Closed jpmckinney closed 6 months ago
Actually, without --ndjson
, but with a non-array input, it still succeeds with threads 1 and 2 (even though it should presumably fail for the provided reason), but fails otherwise.
Edit: And if I use the array example without --ndjson
:
[{
"id": 1,
"title": "A Film",
"type": "film"
},
{
"id": 2,
"title": "A Game",
"type": "game"
}]
I get the same behavior re: thread count.
Using --json-stream
instead of --ndjson
yields the same results.
@jpmckinney
Yes, it fails on datasets where the amount of rows is less than the amount of threads, i.e when a thread in effect will have nothing to do. I have been aware of this, but yet to find an elegant solution or better failure mode. The use of threads is only really beneficial for larger datasets, and be slower for such small datasets, so I hoped someone would not spot it! I should at least document this, though. Thanks for raising the issue.

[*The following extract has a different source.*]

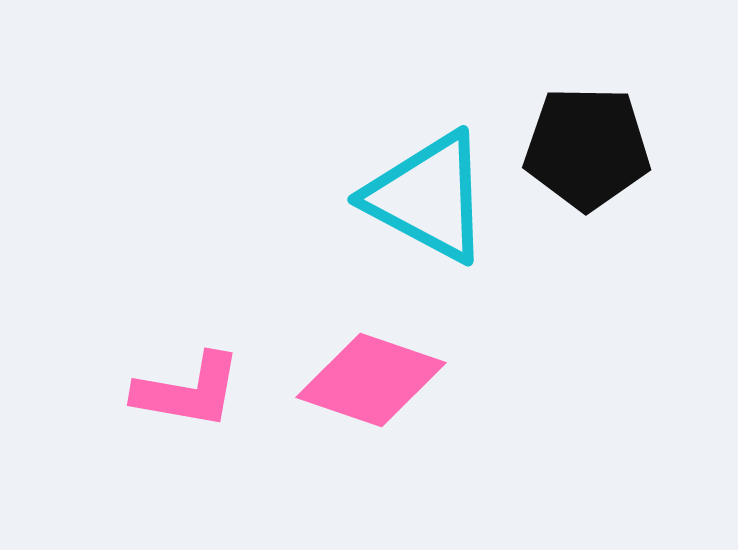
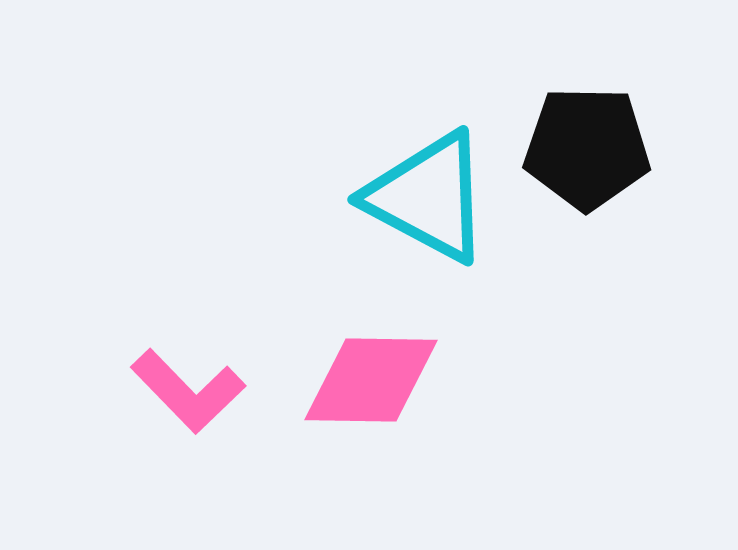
pink diamond: rotated 18 degrees counterclockwise
pink L-shape: rotated 36 degrees clockwise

I have added a comment in the docs about this and may investigate a way to avoid this error in future.
Hmm, in our case we were always setting threads=0
, but occasionally there's a tiny dataset that fails due to this issue on a 16-CPU server. I guess I'll count up to num-cpu JSON objects before setting threads
.
@jpmckinney I understand. It is surprisingly tricky to fix without either a lot of special casing for this issue, without compromising the check that determines if a single threaded run returns no results.
Something like the following could be used to set the number of threads:
num_threads = len(flatterer.flatten('t', preview=16, dataframe=True, ndjson=True)['data']['main'])
this will only read the first 16 lines and will be pretty quick.
Yes, since I'm working with JSON Lines, I just open the file and count lines, breaking once the number of CPUs is reached.
I think this was fixed with #52 as I just tested with lots of threads and few rows and it appears to work for ndjson, json-stream and when selecting a path.